▶ **Extrait du texte**:

-----

Si vous suivez le blog, vous savez que je suis farouchement opposé aux pratiques de pass en ligne qui ont fleuries ces derniers temps avec tous les jeux qui sortent. On arrive même à des choses inadmissibles avec des jeux amputés volontairement (Batman) d'une partie de leur contenu. Mes mésaventures avec mon désormais ancien compte XBL n'ont fait que confirmer mes craintes face aux dérives de la dématérialisation. Eh bien l'UFC que Choisir vient de me faire un grand plaisir.

Je fais en effet partie de ceux qui ont apporté leur pierre à l'édifice qu'est en train de tenter de bâtir l'association de défense des consommateurs. Ce sont eux que j'ai choisi d'interpeller il y a quelques mois et j'attendais avec impatience qu'une association mette son nez dans les pratiques des éditeurs et distributeurs de jeux. J'ai évidement participé à l'audit lancé à l'époque pour évaluer ces pratiques. Il y a du bon et du moins bon dans les retours. Je suis content de voir que les choses bougent, mais il semble que les spécialistes de la consommation n'aient pas forcément cerné tous les aspects du jeu vidéo.

Des bugs partout

Le premier constat vise les nombreux bugs de certains jeux. Sauvegardes corrompues, freez en tous genres, passe muraille et autre incohérences. Electronic Arts, Ubisoft et Activision seraient les mauvais élèves de la classe. S'il est vrai qu'il est inadmissible de devoir subir les affres des bugs dans les jeux vidéos, il faut souligner que l'étude ne détaille pas du tout dans quelles conditions ces bugs apparaissent. Sur console ? Sur PC ? En jeu en ligne ? En outre, elle ne souligne pas non plus la fréquence de ces derniers. Les causes d'un bug peuvent être multiples et très variées. De plus, elles ne sont pas forcément liées au jeu lui même, mais à un paramètre tiers parfois dépendant de l'utilisateur. La lecture complète de l'étude souligne tout de même que dans près de 60% des cas les utilisateurs se plaignent de logiciels PC. En tête des jeux les plus cités dans les plaintes, Battlefield 3 (10%) et Call of Duty Black ops (9%). Suivent Dead island, Fall Out New Vegas et Rage à 5%. On constate évidement que ce sont les jeux les plus vendus qui cristallisent les problèmes.

-----

▶ **Données**:
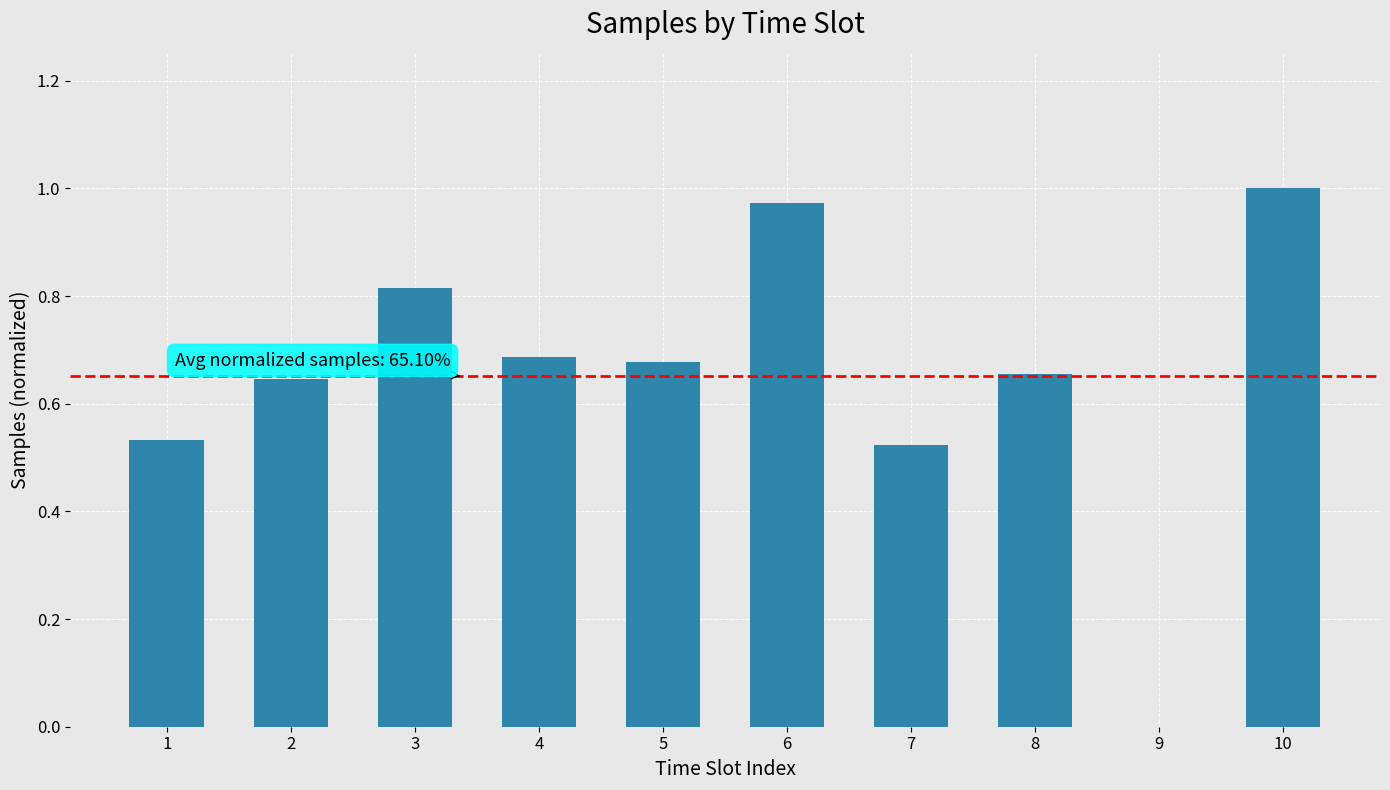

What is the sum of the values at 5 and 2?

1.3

-----

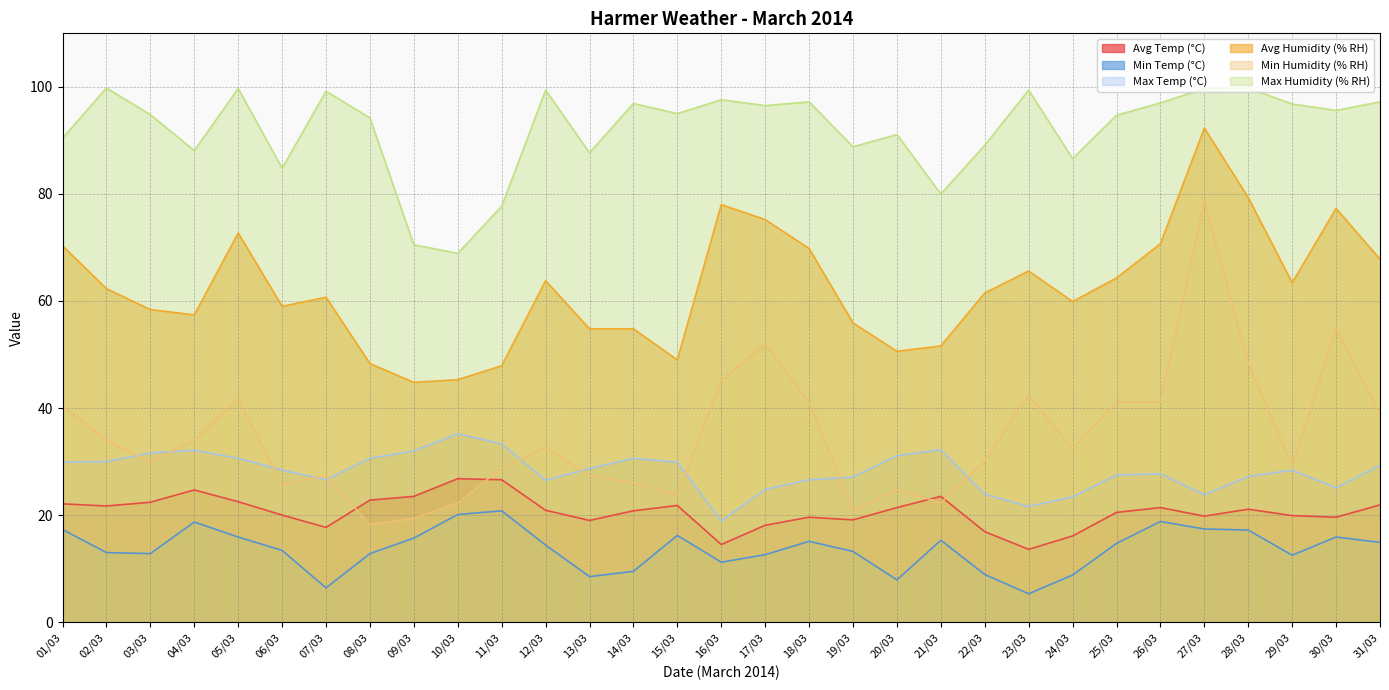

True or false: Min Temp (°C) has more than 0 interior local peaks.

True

-----

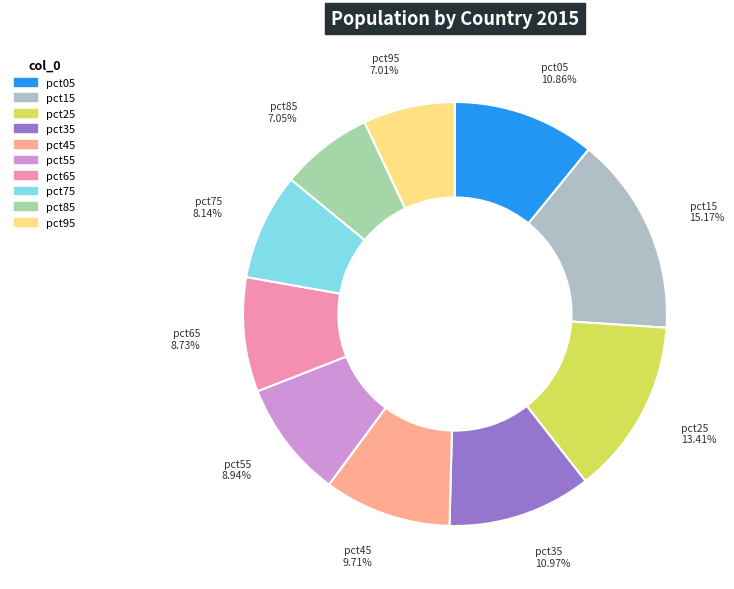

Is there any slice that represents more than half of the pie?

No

-----

▶ **Consigne 1**: Relevez tous les jeux que le billet sur l'audit de l'UFC que Choisir cite parmi les plus mentionnés dans les plaintes.
▶ **Consigne 2**: D'après le billet sur l'audit de l'UFC que Choisir, pourquoi l'étude reste-t-elle insuffisante au sujet des bugs ? Répondez en une à trois phrases.
▶ **Consigne 3**: Poursuivez le billet sur l'audit de l'UFC que Choisir après sa dernière phrase.

▶ **Réponse 1**: Battlefield 3, Call of Duty Black ops, Dead island, Fall Out New Vegas et Rage.

▶ **Réponse 2**: L'étude ne précise pas dans quelles conditions les bugs apparaissent (sur console, sur PC ou en jeu en ligne), et elle n'indique pas non plus leur fréquence. Or les causes d'un bug peuvent être multiples et ne tiennent pas forcément au jeu lui-même, mais parfois à un paramètre tiers qui peut dépendre de l'utilisateur.

▶ **Réponse 3**:
  

Le premier paragraphe se conclue en affirmant que les éditeurs vendent des démos pour des jeux terminés. Faire le lien entre des bugs et un jeu non terminé est un raccourci réducteur et trop facile. Je pense que les centaines de personnes qui ont travaillé sur la série Assassins Creed apprécieront. Dommage, l'association montre ici qu'elle n'a pas vraiment compris ce qu'était un jeu vidéo.

Pour autant certains bugs restent inadmissibles. Le fait qu'aucune solution ne soit proposée par l'éditeur reste parfaitement scandaleux. Mais comment faire la part des choses entre un bug et un défaut facilement corrigeable ? Débat plus large et difficilement abordable en quelques lignes ici.

La connection ou la mort !

Quel que soit le moyen ou la plateforme de connexion, l'utilisation du jeu peut être assujettie à l'obligation d'être connecté pour bénéficier de tout ou partie du jeu. C'est le cas avec Steam et pour pouvoir lancer d'autres jeux. Des éditeurs ont même fait marche arrière après avoir imposé des DRM foireux. Il était alors plus facile de jouer pour un pirate que pour un utilisateur honnête...

On ne parle bien évidement pas des modes multi des jeux, mais bien des contenus utilisables seulement si le cordon ombilical internet est branché. L'argumentaire de l'UFC est cependant lézardé une fois de plus par des nuances à apporter.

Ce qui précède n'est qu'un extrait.